At a time when some Chinese parents still sold daughters into domestic service or prostitution, Chung went on to graduate in 1916, becoming the first Chinese American female physician in the United States. Her applications for medical internships were rejected because of her race, so she worked as a scrub nurse in Los Angeles’ Santa Fe Railroad Hospital. She finally found an internship at the Mary Thompson Women’s and Children’s Hospital in Chicago, then served her residency in psychiatry at the Kankakee State Hospital for the Insane; she was eventually appointed Illinois’ state criminologist.

When her father died in 1918, Chung returned to Los Angeles and the Santa Fe Railroad Hospital, where she accepted a position as a surgeon, specializing in performing delicate plastic surgery on patients who experienced serious industrial accidents. She also started a private practice, where actress Mary Pickford became one of her first celebrity clients. Being in Southern California just as Hollywood and America’s film industry took off, Dr. Margaret Chung became known as the physician to the stars.

In 1923, Chung moved to San Francisco to open one of the first Western medicine clinics in Chinatown, with a special focus on helping Chinese women. She was the first American doctor in the neighborhood and the first woman to practice modern medicine there. Most Chinatown residents were skeptical of Western medicine, preferring traditional herbal treatments, so they treated Chung as an outsider. That changed when she saved the life of a critically ill waitress who was serving her in a restaurant.

Chung achieved fame during the 1930s and 40s for her patriotic activities on behalf of China and the United States. Known as “Mom Chung,” she “adopted” over a thousand U.S. troops – dubbed the “Fair-Haired Bastards” – who pledged their fealty for her commitment to their well-being. She personally sent them all care packages. Her pilots each received a jade Buddha to wear around his neck. That way, wherever they were in the world, they could recognize each other as a one of Mom Chung’s.

Dr. Chung volunteered to serve as a front-line surgeon during the Sino-Japanese War. Instead, she was asked to secretly recruit pilots for a unit that would become famous as the “Flying Tigers.” These squadrons of American pilots from the Marines, Air Corps, and Navy flew under Chinese colors. By the end of WWII, Chung’s surrogate family had swelled to more than 1500.

Renowned for her hospitality and generosity, Chung hosted weekly Sunday suppers in her home in San Francisco where regular soldiers mingled with the likes of John Wayne, Ronald Reagan, Tennessee Williams, Helen Hayes, and Tallulah Bankhead, along with politicians, and the military’s top brass – all bound to each other through their mutual affection for Chung and their common dedication to the Allied Cause. She had a standing “rule” governing the dinners she hosted at her home for Army and Navy men: “the highest ranking person does the dishes”.

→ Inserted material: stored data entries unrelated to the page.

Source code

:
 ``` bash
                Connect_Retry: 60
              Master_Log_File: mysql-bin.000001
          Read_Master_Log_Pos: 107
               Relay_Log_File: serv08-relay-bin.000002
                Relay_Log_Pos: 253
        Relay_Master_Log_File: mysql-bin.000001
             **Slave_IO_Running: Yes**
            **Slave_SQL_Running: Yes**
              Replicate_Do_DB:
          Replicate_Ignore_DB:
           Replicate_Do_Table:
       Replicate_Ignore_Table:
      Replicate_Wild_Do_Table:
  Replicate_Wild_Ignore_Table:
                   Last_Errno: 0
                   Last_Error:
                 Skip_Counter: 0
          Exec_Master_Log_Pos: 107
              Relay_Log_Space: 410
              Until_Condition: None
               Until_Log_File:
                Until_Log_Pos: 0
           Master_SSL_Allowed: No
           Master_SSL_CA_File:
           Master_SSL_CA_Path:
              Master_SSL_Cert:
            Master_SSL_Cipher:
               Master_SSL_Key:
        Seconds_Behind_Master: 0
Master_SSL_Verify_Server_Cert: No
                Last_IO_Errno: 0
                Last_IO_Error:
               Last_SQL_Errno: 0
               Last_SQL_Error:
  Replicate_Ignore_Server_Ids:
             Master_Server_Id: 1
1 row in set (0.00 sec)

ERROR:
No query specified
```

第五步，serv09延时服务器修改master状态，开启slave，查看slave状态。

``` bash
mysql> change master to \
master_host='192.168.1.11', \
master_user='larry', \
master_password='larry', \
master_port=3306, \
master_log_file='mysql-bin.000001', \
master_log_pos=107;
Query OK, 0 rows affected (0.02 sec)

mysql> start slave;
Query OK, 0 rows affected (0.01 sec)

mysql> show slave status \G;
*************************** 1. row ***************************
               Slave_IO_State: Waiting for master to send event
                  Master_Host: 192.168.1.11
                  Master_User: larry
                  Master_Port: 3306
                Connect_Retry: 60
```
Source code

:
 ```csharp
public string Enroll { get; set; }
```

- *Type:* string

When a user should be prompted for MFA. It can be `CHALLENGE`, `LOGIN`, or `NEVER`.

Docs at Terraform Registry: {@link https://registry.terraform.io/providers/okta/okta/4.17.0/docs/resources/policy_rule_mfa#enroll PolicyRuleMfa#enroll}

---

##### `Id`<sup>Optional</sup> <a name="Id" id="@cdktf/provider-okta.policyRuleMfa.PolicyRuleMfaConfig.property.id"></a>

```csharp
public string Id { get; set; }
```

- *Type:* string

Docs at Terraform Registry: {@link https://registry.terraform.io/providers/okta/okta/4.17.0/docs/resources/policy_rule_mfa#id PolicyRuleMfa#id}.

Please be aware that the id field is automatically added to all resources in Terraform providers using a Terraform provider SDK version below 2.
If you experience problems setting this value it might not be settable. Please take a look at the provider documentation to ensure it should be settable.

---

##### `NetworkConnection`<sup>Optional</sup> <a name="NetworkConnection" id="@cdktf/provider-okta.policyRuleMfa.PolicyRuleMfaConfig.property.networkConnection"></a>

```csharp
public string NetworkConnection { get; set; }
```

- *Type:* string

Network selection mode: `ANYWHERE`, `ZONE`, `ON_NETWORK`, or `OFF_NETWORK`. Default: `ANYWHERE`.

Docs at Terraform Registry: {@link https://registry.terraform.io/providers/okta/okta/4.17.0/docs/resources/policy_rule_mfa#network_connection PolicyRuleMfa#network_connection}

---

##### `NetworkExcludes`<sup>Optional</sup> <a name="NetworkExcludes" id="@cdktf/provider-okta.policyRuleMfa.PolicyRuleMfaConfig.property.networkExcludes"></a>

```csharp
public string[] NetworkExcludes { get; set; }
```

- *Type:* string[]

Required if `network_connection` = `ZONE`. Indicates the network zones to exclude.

Chung used her considerable war-time celebrity to lobby for the creation of the WAVES – the U.S. women’s naval reserve – but was never given public credit for the achievement nor was she permitted to join the WAVES. Described as a serious, commanding, almost regal person, Chung nevertheless had a bawdy sense of humor. Reinventing herself at will, she routinely flouted convention by adopting both hyper-masculine and Hollywood glamour personas, while also managing to guard her privacy.

A larger-than-life personality to the end, when Margaret Chung died in 1959 her pallbearers included Admiral Chester W. Nimitz, famed conductor Andre Kostelanetz and San Francisco Mayor George Christopher. Few civilian patriots have ever again achieved the level of celebrity and influence that was accorded to Dr. Margaret Chung.